What is external benchmarking?
External benchmarking is a way of measuring performance against the external standard. In general, benchmarking is used to ensure that a particular business or part of its operations works at a level that meets the goals set by internal or external proven procedures. When benchmarking is looking for external proven procedures, it uses industry standards or performance standards set by the leading industry as instructions for internal performance.
business operations are a system of related but different processes. The aim of the management is usually to integrate these processes and at the same time ensure that each process meets quality and efficiency standards. Internal standards are often based on corporate culture or can reflect the personal work ethics of the owner or manager. Internal standards are often determined by reference to the profitability by setting goals and evaluating success, depending on how incremental changes affect the lower limit.
Another way to measure business performance for proven postupy. Most industries are studied by analysts, academics and researchers to identify the best ways of operation. These proven procedures are the result of a comparative study of results between industry participants over time. Proven procedures are external standards that companies can measure their own performance.

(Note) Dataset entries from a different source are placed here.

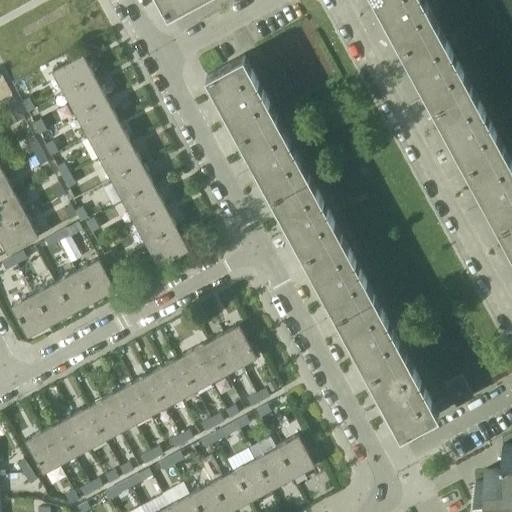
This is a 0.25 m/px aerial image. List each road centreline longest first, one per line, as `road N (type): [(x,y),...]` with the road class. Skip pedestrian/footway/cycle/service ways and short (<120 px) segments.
road 1 (residential): [(511,321),(337,0)]
road 2 (residential): [(373,511),(386,500),(383,472),(259,246)]
road 3 (residential): [(259,246),(16,379)]
road 4 (residential): [(259,246),(159,61)]
road 5 (residential): [(159,61),(271,0)]
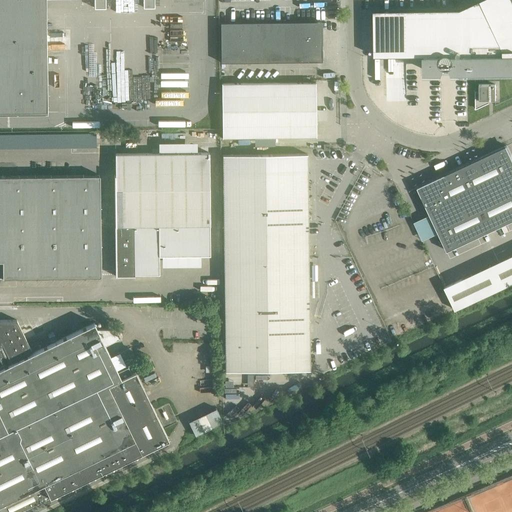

When the company uses external benchmarking to measure its performance, it can refer to industrial standards, as reflected in proven procedures or specific standards set by the market leader. For example, a company that evaluates its customer service can use the company in its sector, which consistently receives the highest signs of customer services in independent studies. It would use the results that the leading company was able to achieve as benchmarks for its own department and staff.
To ensure the relevance of external benchmarking must choose the companyBating to get a standard. This can sometimes be difficult, because every society is driven by unique forces that cannot be precisely duplicated. One of these unique forces is talent. For example, standards set by a uniquely talented staff may not only be available by a small talent available by the company with a unique talented staff.
If the company controls the unique factors that distort the results, external benchmarking can be an important part of strategic planning. The goals are controlled by performance and external benchmarking uses natural competitive forces to encourage employees to achieve and exceed the standards set by others. In a real way, external benchmarking contributes to the innovations and the desire of the company to do more with available resources, although these sources are less than what is available to the leaders in the field.